» **MATERIAL TO PROCESS**:
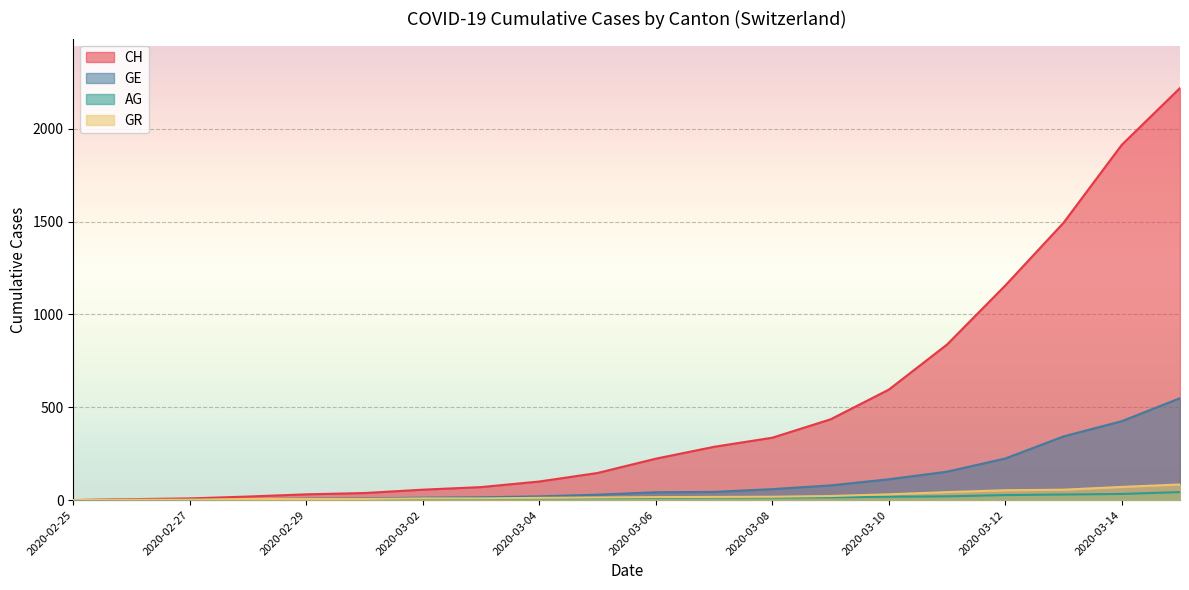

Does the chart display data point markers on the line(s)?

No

==

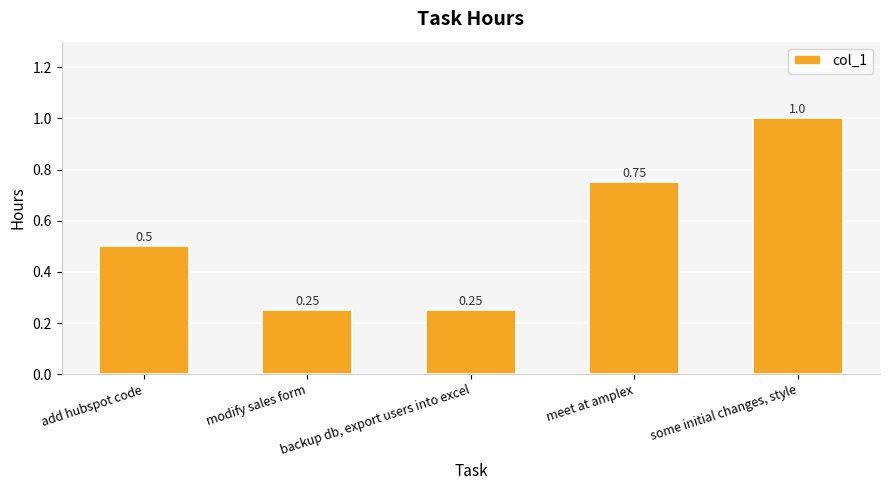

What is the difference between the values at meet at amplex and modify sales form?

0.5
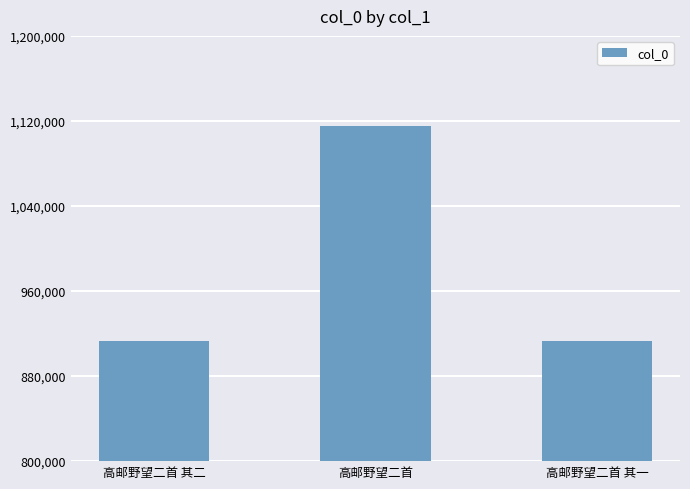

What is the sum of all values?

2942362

==

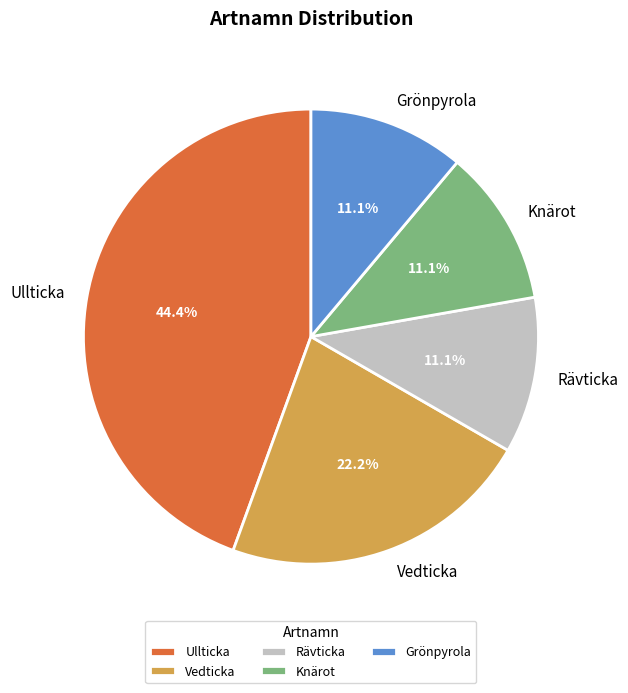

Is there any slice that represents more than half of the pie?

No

» **TASK**: Set down, word for word, the rows between the line holding "What is the difference" and the line holding "What is the sum of all values?", inclusive, leaving out the pictures.

» **RESPONSE FOR THIS EXERCISE**:
What is the difference between the values at meet at amplex and modify sales form?

0.5

What is the sum of all values?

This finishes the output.